After more than a decade of fighting for higher pay, the Dallas Cowboys cheerleaders have scored a major win.
Season two of Netflix’s blockbuster series “America’s Sweethearts,” which premiered Wednesday, culminates in the announcement that the cheerleaders will be getting a massive 400 percent pay raise. The increase came after behind-the-scenes work from a handful of cheerleaders on the team who advocated for raises throughout the 2024 season, building on movement that’s been going on since NFL cheerleaders first began to sue their teams over low wages more than a decade ago.
Cheerleader Jada McLean told the New York Times that veterans will be making more than $75 an hour, up from about $15 an hour in the 2024 NFL season.
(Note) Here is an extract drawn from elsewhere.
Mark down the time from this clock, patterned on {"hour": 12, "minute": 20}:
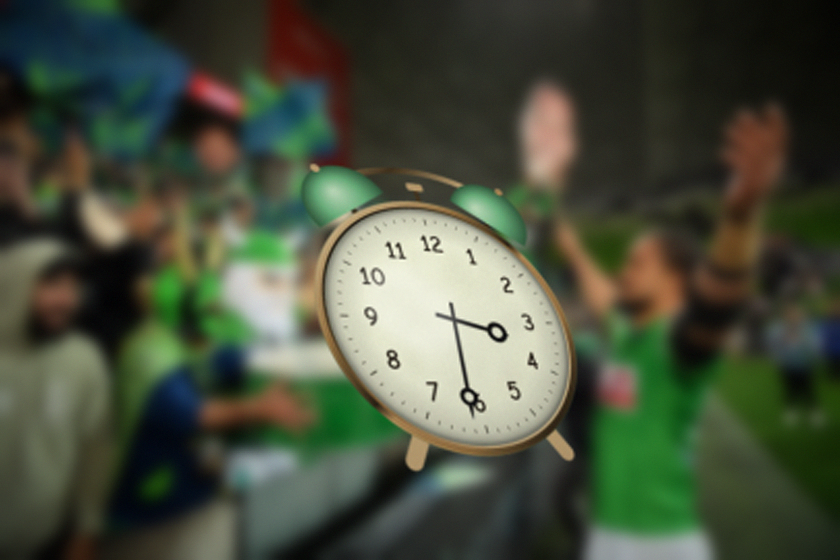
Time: {"hour": 3, "minute": 31}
Pay structures for event appearance fees, such as community and charity events and performances outside of football games, are also changing. Previously, cheerleaders got $500 for each appearance with some variance depending on seniority. The specifics of the new contracts, however, were not revealed.
In season two of “America’s Sweethearts,” the cheerleaders talk openly of fighting for better pay and even consider staging a walkout to put pressure on team management.
“Our efforts were heard,” said cheerleader Megan McElaney, one of a handful that lead the charge for higher pay, in the show’s final episode. “I get emotional knowing that I was a part of that. Dancers are athletes. They have so much value.”
Kelli Finglass, the team’s director, then tells the team that they “moved some mountains this year that will forever change our organization and hopefully dancer organizations across the world.”
“That has been 60-plus years long overdue,” Finglass said on the show.
It’s a stark contrast from the docuseries’ first season, where pay was a footnote. Former Cowboys cheerleader Kat Puryear reveals her salary through 2022 was equivalent to that of “a substitute teacher” or a “Chick-fil-A worker that works full time.” Later on TikTok she added her job is a “full-time commitment, but part-time pay.”
But Dallas Cowboys Executive Vice President Charlotte Jones waved off the issue on the show: “There’s a lot of cynicism around pay for NFL cheerleaders, and as it should be — they’re not paid a lot. But the facts are they actually don’t come here for the money. They come here for something that’s actually bigger than that to them.”
Still, that one minute and 46 seconds of pay discussion in season one put the stadium lights back on an issue that had been percolating for years, ever since former Oakland Raiderette Lacy Thibodeaux Fields sued her team in 2014 alleging a violation of state minimum wage and labor laws.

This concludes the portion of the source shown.